Provided text>
Maybe you need to define what you mean by "up to n". That would
generally be read as some type of value range. Did you mean it as an
index? If so, say "the first n of the..." and it will be more clear.
I should have said "Up to the nth". Sorry if that was unclear. You seem
to have figured out what I intended to say, though...
Let's start again :
T_n = { naturals up to the nth natural }
S_n = { even naturals up to the nth even natural }
T_3 = {1, 2, 3}  3 elements
S_3 = {2, 4, 6}  3 elements
T_n = {1, 2, 3, 4, ..., n}  n elements
S_n = {2, 4, 6, 8, ..., 2n}  n elements
T_oo = { All naturals }
S_oo = { All even naturals }
Note that the value range for every S_n is twice that for the corresponding
T_n. When you include ALL of them, to the elements of S_n still have twice the
value range of T_n, or do they both now share the same value range, that of N?
This is where standard theory errs.

What definition of value range are you using? To what sequences can it
be applied?
Quote:  Now do you agree that the inductively proven equality between element
count of the set T and the element count of the set S which holds for
all n also holds in the infinite case? If not, why not?
If it does, then the value ranges are also different for T_oo and S_oo, but
both are taken to cover the range of all naturals. If you measure the sets
within any value range for the elements, T_n will have twice as many elements
as S_n.

What does it mean to measure a set within a value range for the
elements?

Set exercise 1>
In the discussion of sets of naturals, which numbers make up S_3?

Data shown>

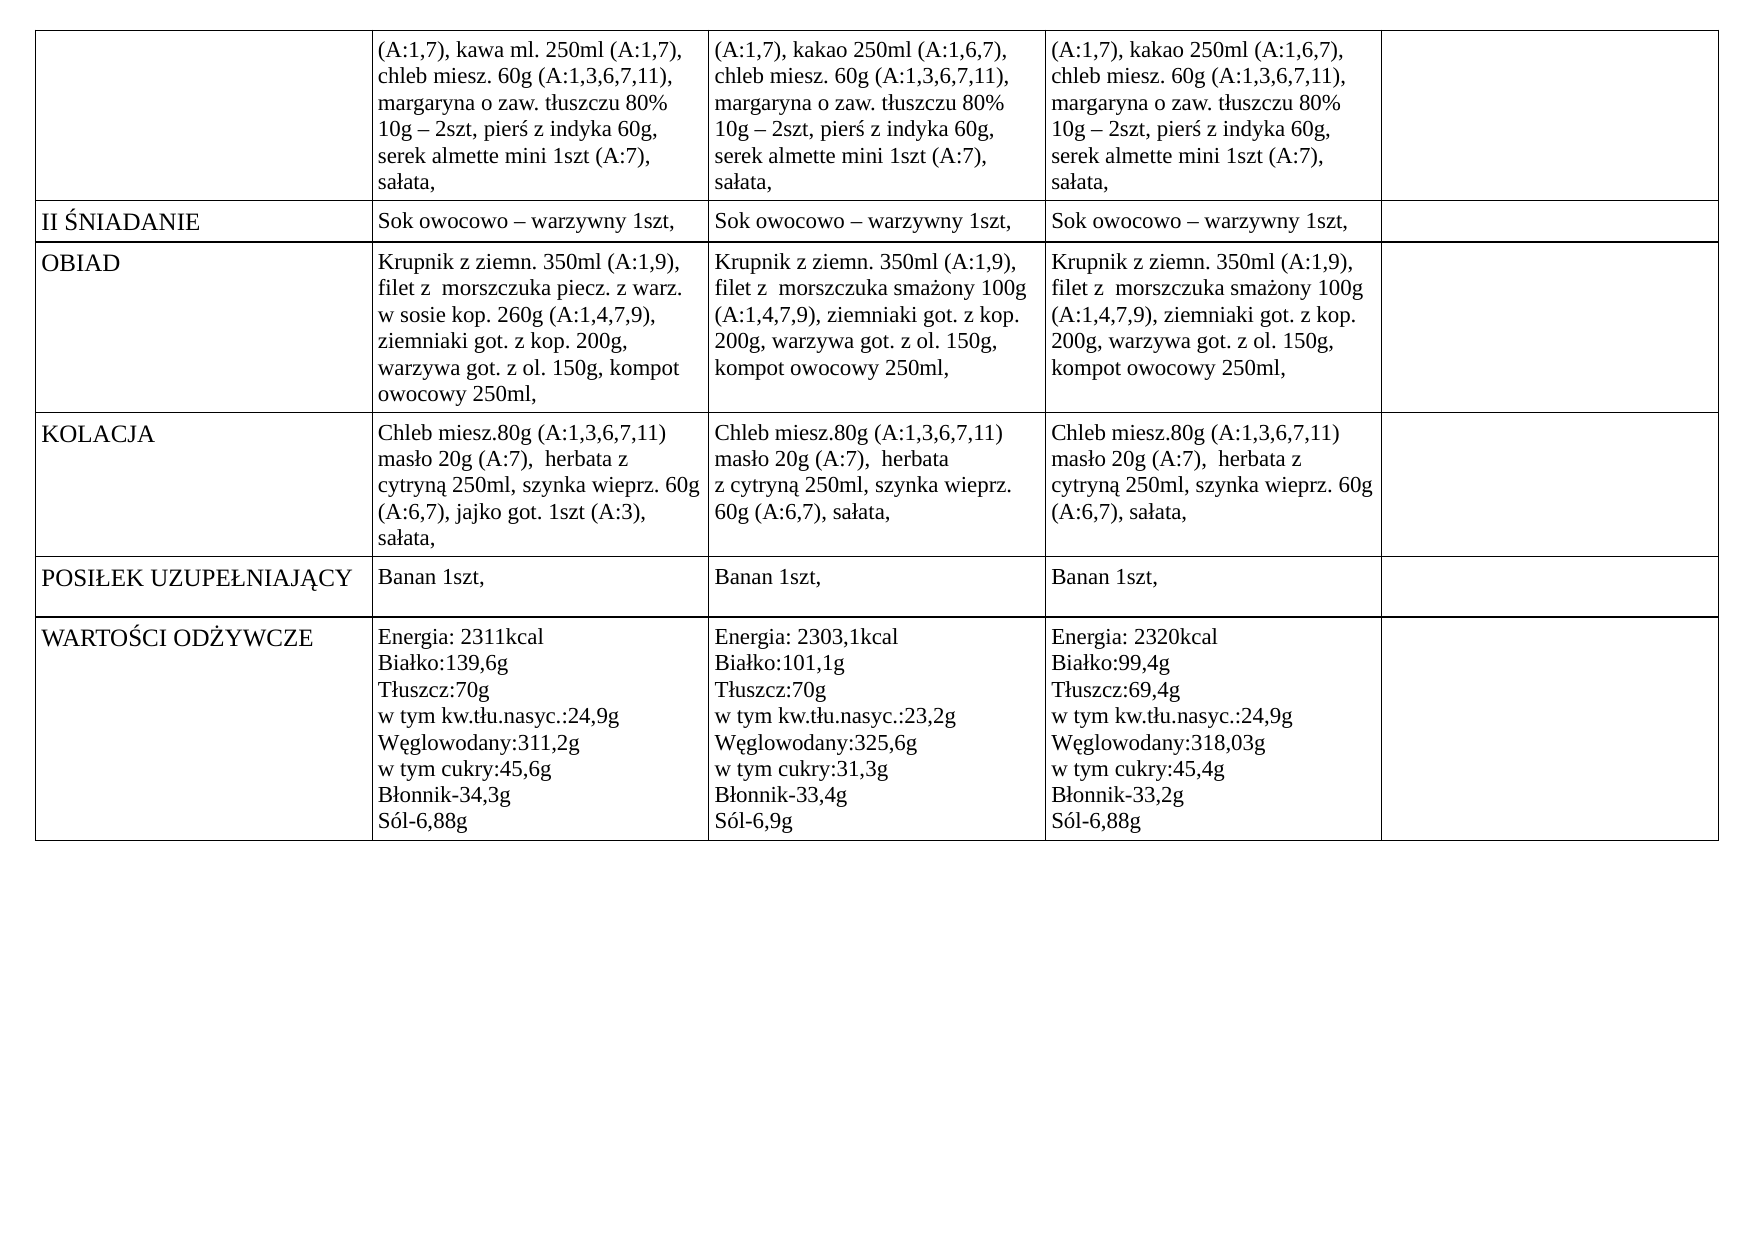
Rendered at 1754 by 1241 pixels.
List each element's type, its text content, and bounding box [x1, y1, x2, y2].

--

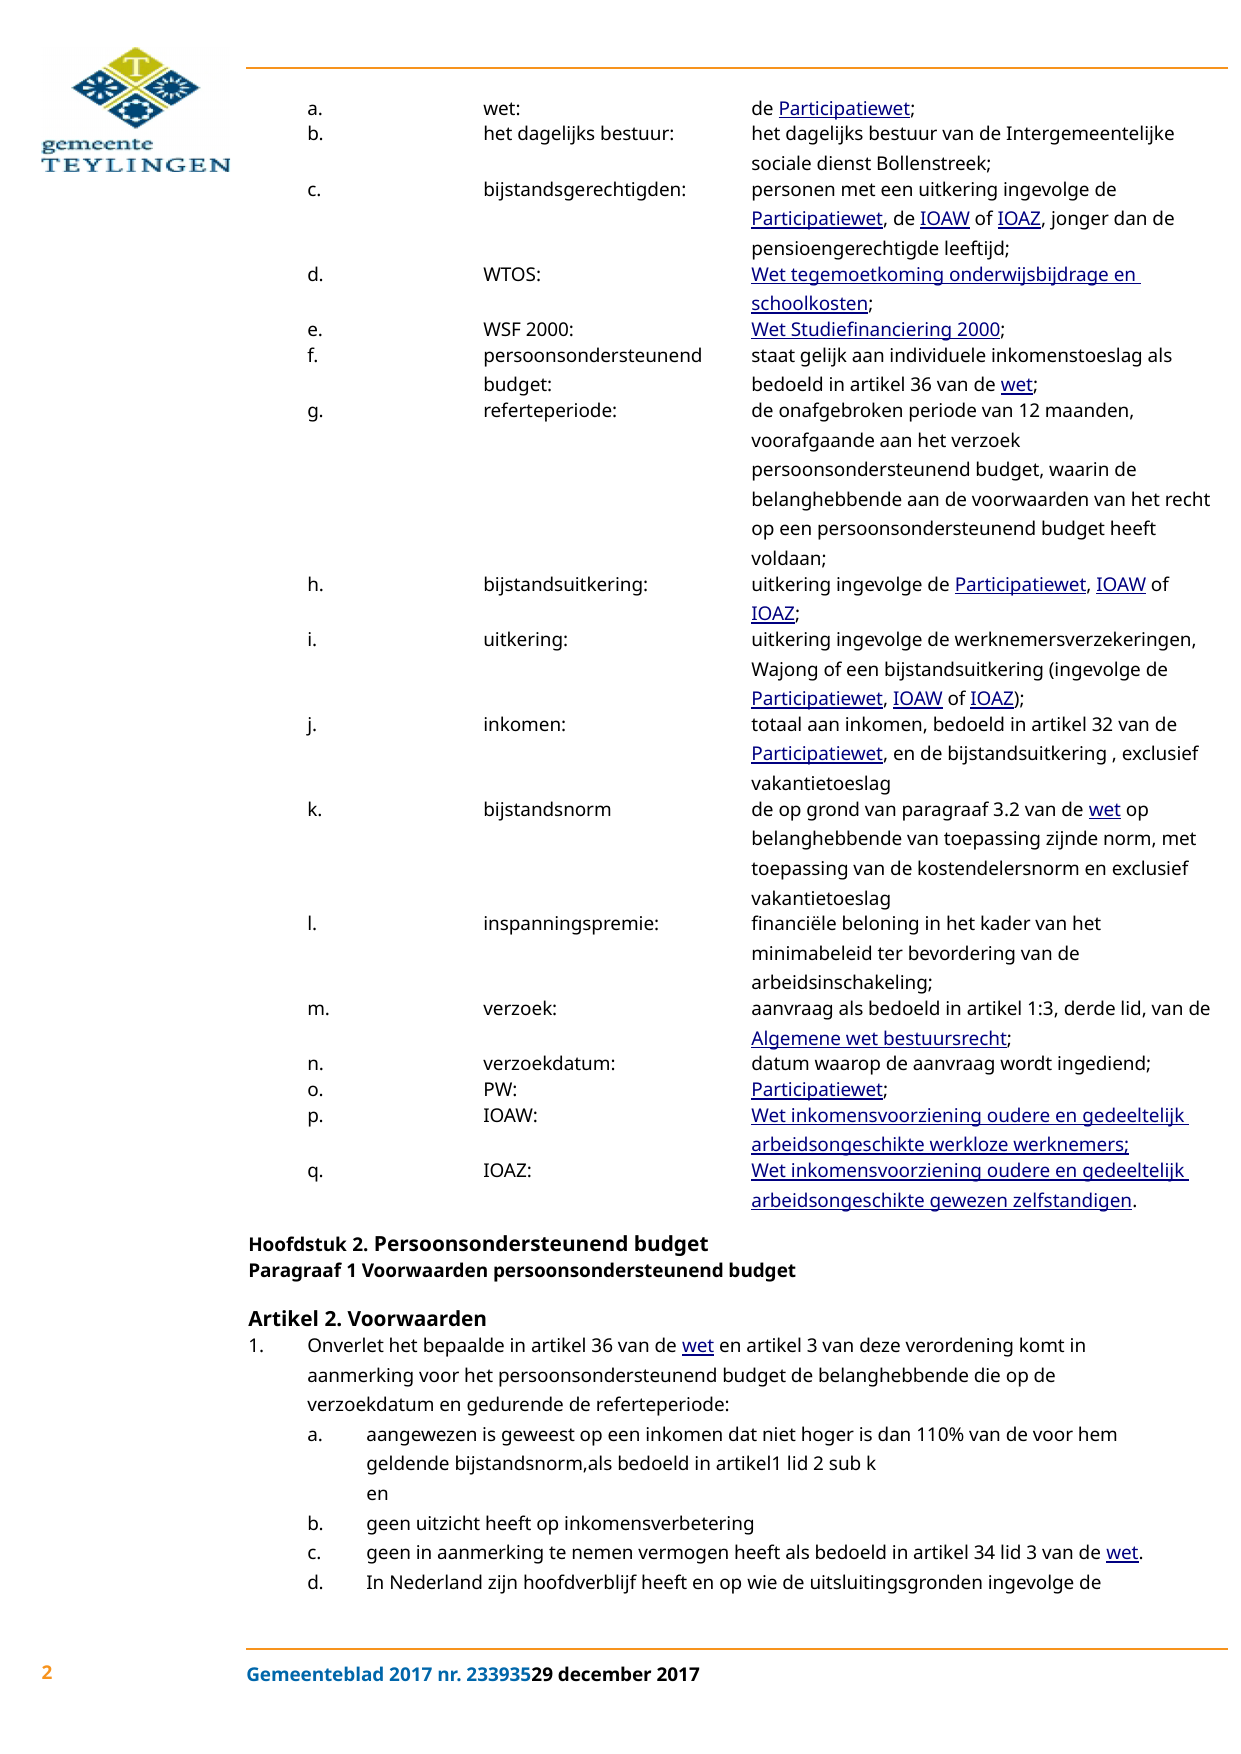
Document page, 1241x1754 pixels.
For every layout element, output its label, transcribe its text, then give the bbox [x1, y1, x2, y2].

---

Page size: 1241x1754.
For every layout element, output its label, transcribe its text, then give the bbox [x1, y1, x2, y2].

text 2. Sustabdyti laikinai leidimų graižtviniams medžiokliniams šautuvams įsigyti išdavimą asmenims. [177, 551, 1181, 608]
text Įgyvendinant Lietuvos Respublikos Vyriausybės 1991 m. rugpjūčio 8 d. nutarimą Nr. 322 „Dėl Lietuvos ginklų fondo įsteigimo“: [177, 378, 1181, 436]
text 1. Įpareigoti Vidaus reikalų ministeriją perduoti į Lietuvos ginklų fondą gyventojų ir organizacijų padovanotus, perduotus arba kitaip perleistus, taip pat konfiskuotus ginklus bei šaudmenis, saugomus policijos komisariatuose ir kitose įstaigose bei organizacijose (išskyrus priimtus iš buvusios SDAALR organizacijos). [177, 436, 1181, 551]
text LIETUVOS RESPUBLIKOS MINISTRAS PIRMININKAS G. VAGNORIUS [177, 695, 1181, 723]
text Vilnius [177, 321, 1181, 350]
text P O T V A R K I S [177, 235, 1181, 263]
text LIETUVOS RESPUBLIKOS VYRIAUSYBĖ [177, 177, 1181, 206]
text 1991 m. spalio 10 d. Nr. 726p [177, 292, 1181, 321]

Set exercise 2>
Reproduce the lines of the records from the line with "Page size: 1241x1754." up to and including the line with "text Įgyvendinant Lietuvos".

Full answer 1>
2, 4, and 6

Full answer 2>
Page size: 1241x1754.
For every layout element, output its label, transcribe its text, then give the bbox [x1, y1, x2, y2].

text 2. Sustabdyti laikinai leidimų graižtviniams medžiokliniams šautuvams įsigyti išdavimą asmenims. [177, 551, 1181, 608]
text Įgyvendinant Lietuvos Respublikos Vyriausybės 1991 m. rugpjūčio 8 d. nutarimą Nr. 322 „Dėl Lietuvos ginklų fondo įsteigimo“: [177, 378, 1181, 436]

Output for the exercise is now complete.